Au delà de la fin programmée pour attendre les progrès de la science, se pose aussi la question du monde futur qui se présentera aux patients réveillés. Sera-t-il meilleur ou pire que celui d'aujourd'hui ? Les films passés sur grand écran dans le centre portent à croire que plus rien de bon n'est à attendre dans le présent.

Non seulement Jeffrey perd sa belle-mère, mais en plus il doit convaincre son père de ne pas la suivre -tout au moins pour le moment - Ross perd sa moitié, celle qui mettait du piment à son existence de millionnaire désabusé. Sans elle, à quoi bon attendre que la mort vienne le cueillir. Et puis, cette attente confiante des temps futurs proposée par Zero K a bien des avantages...
"En un temps qui n'est pas forcément si lointain. C'est à ça que je pense quand j'essaie d'imaginer l'avenir. Je renaîtrai dans une vérité plus profonde et plus vraie. Des lignes de lumière vive, toute chose matérielle dans sa plénitude, un objet sacré."

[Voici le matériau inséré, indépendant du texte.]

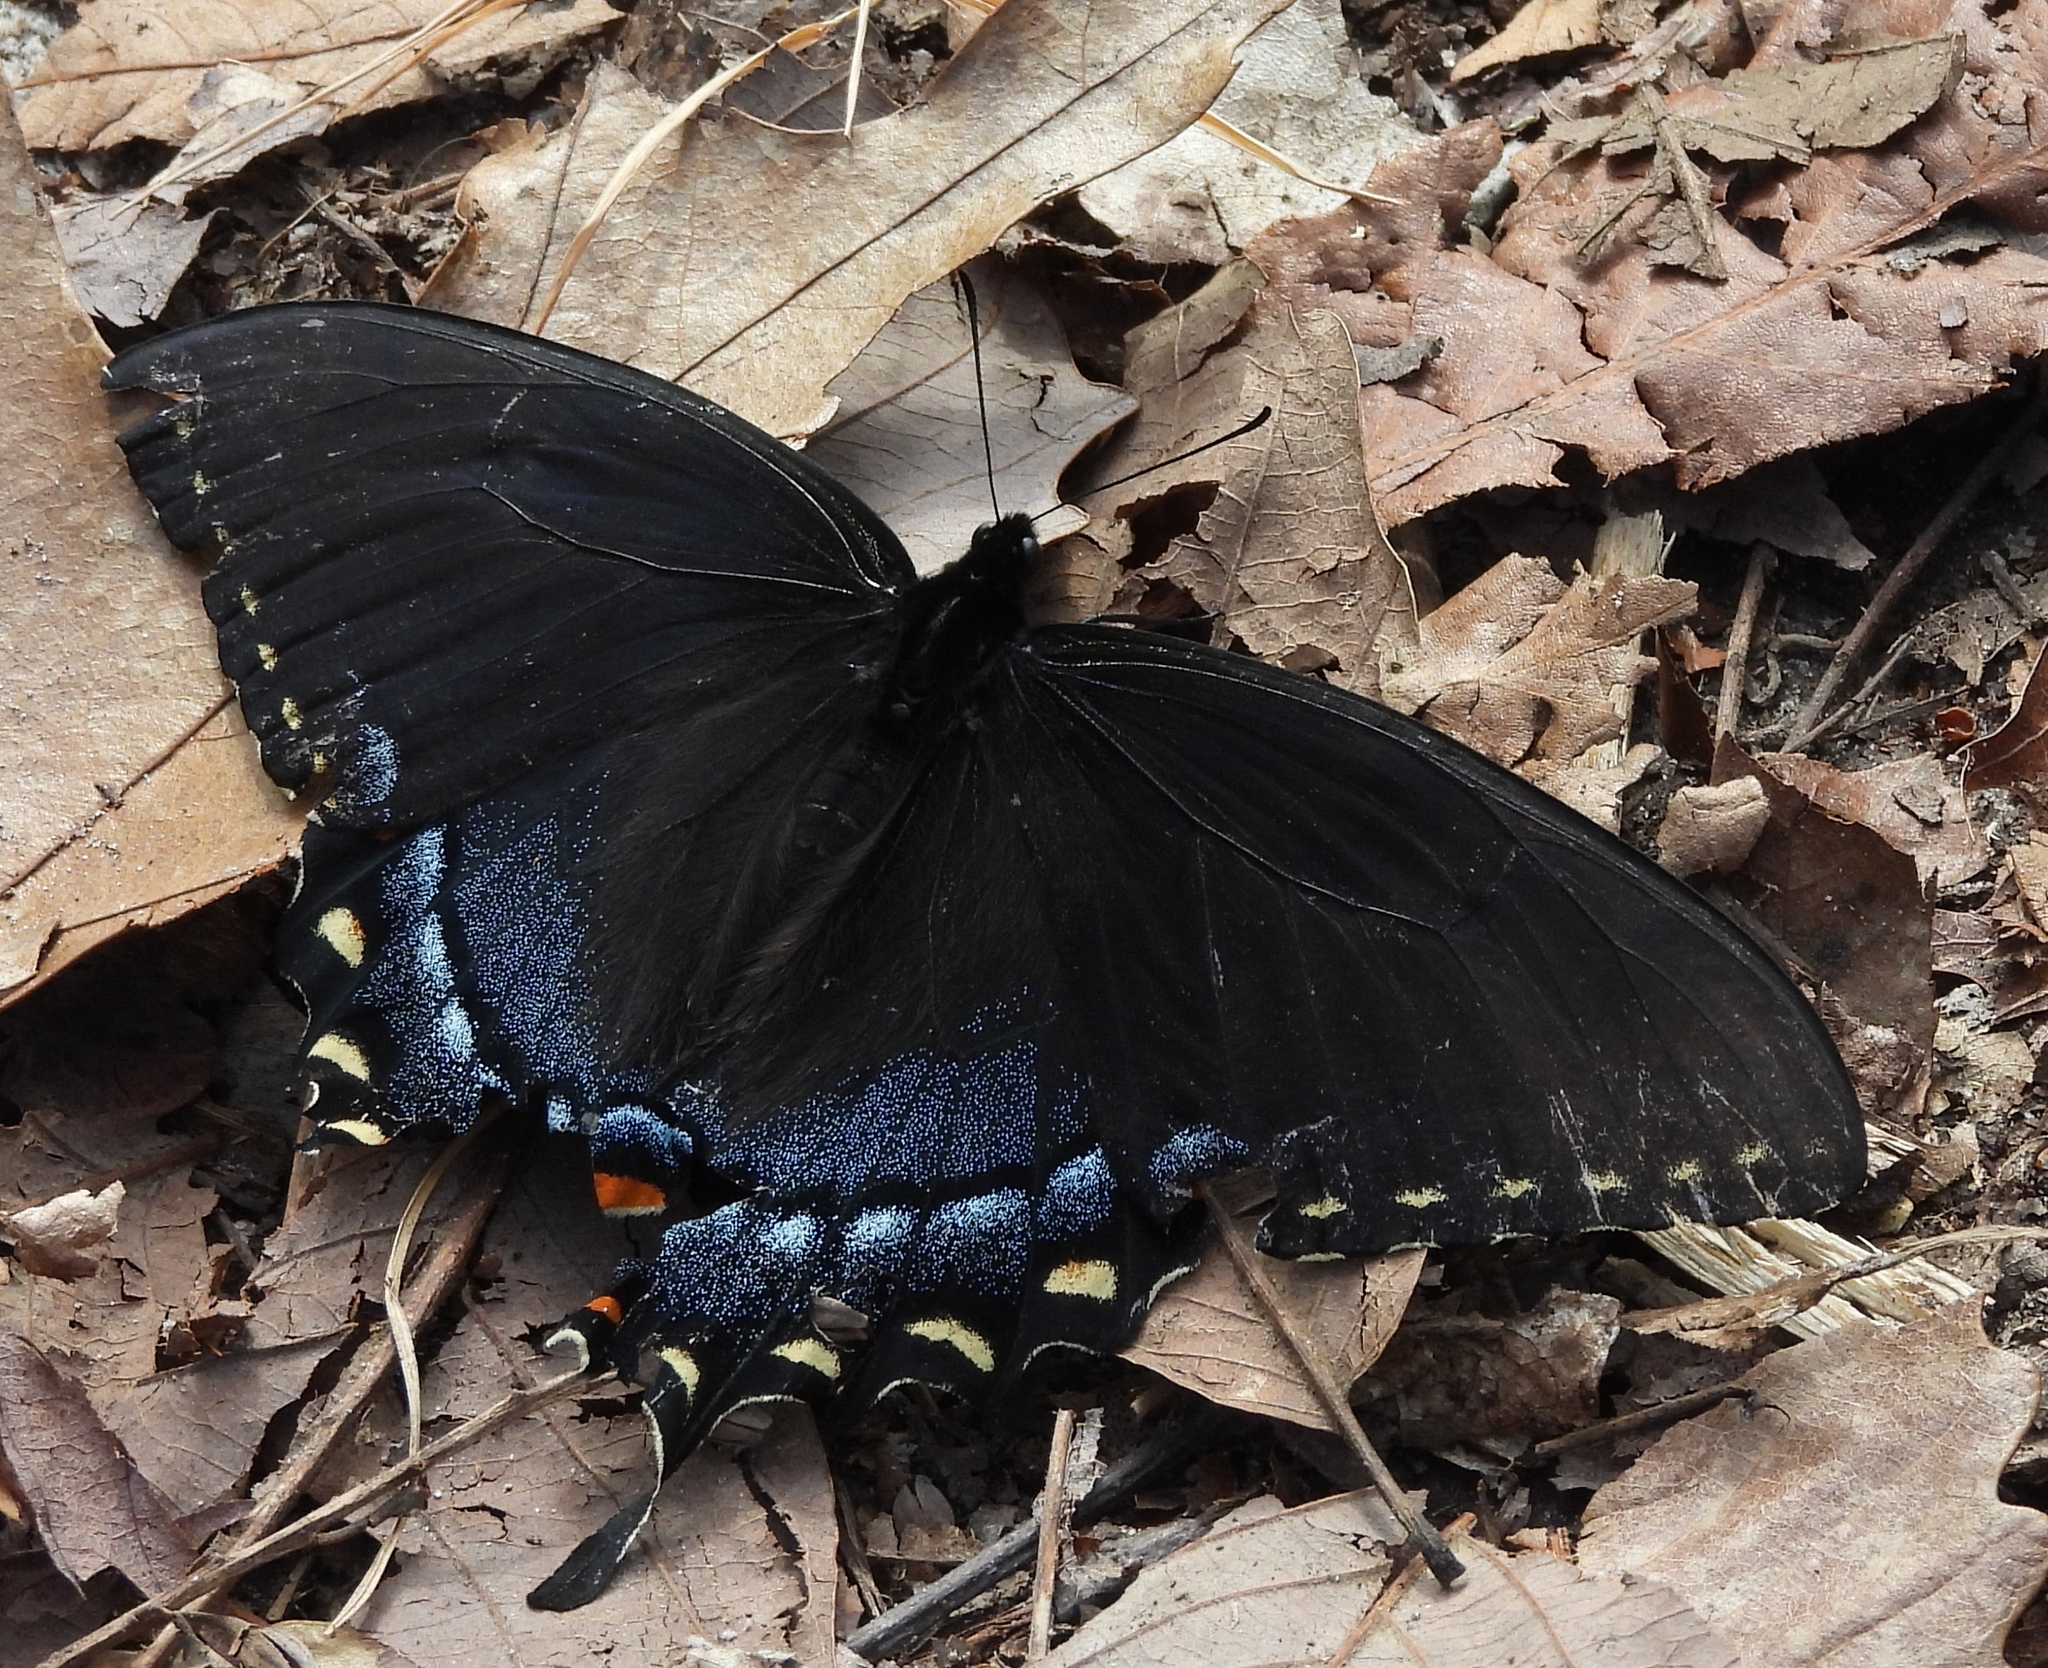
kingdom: Animalia
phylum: Arthropoda
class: Insecta
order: Lepidoptera
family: Papilionidae
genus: Papilio
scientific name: Papilio glaucus
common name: Tiger swallowtail
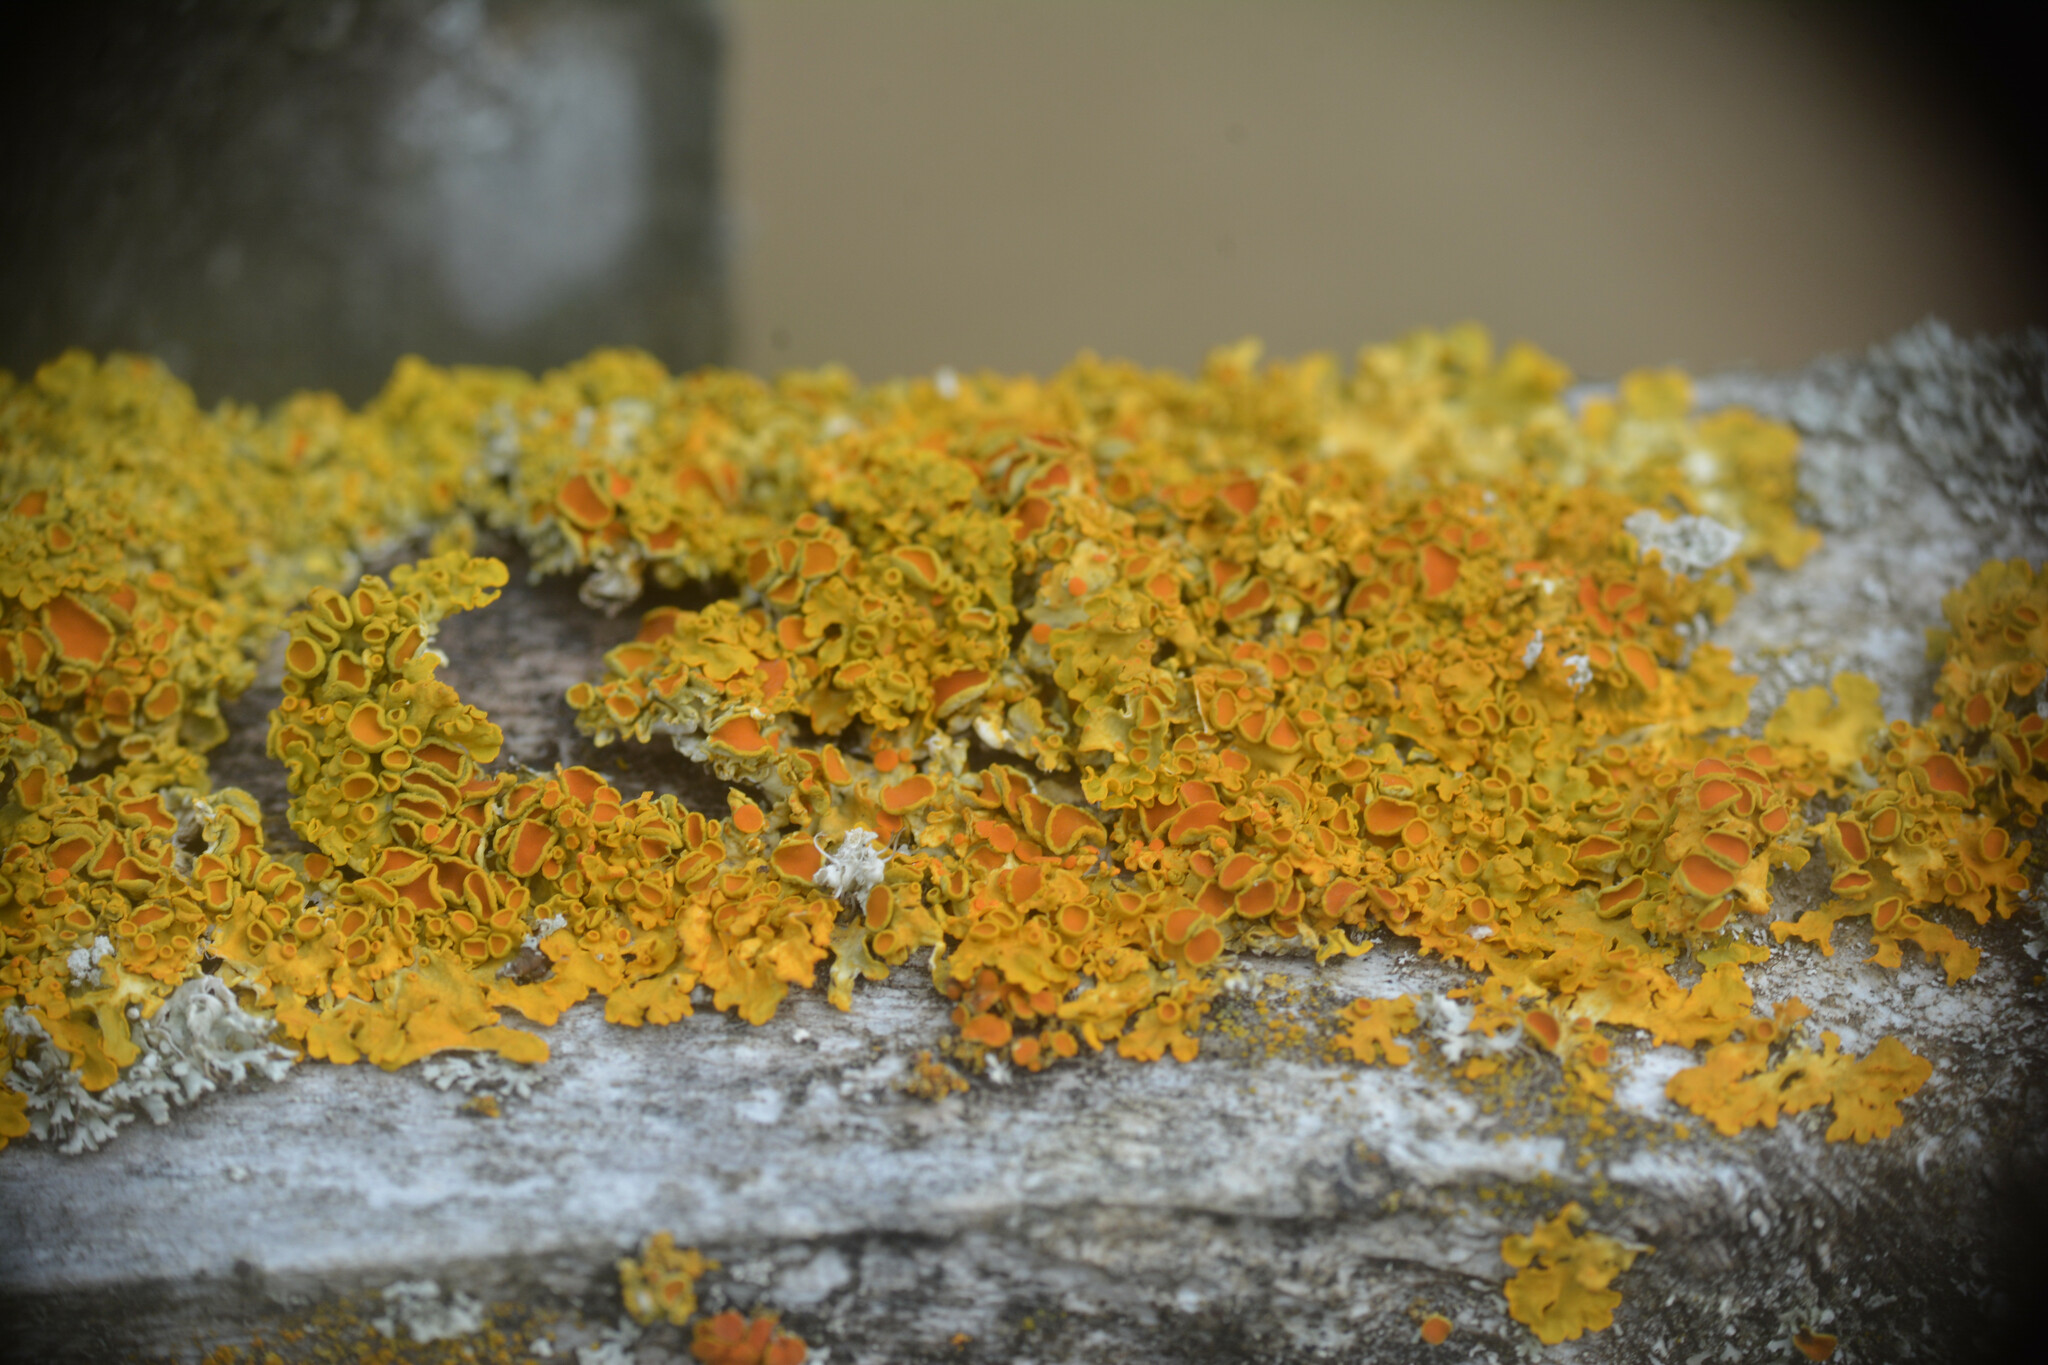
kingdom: Fungi
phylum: Ascomycota
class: Lecanoromycetes
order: Teloschistales
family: Teloschistaceae
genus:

Même si le sujet n'est pas nouveau, Don DeLillo y apporte une réflexion nuancée et en profondeur qui justifie la tentation de l'expérience Zero K. Croire que se pose la question de la vie éternelle serait erronée. Mourir oui, mais au bon moment, et plutôt de vieillesse qu'à cause de la maladie.
L'auteur présente le concept Zero K comme sorti du génie gémellaire de deux frères qui veulent transcender la mort et lui donner une formule attrayante pour accéder à une seconde vie "augmentée".
Folie de la science ou anticipation de génie, toujours est-il que la personne n'est plus réduite à un seul corps, mais à un esprit qui lui ne mourra pas.
Zero K n'est pas un roman de science-fiction ; on ne sait pas ce qui se passe après. De toute façon, la portée du roman n'est pas là. Elle est dans la solitude de l'être humain face à la folie du monde qui l'entoure, et son désir de vaincre la seule chose qu'il ne maîtrise pas : l'heure de sa mort.

"Parfois l'histoire est un ensemble de vies singulières provisoirement en contact".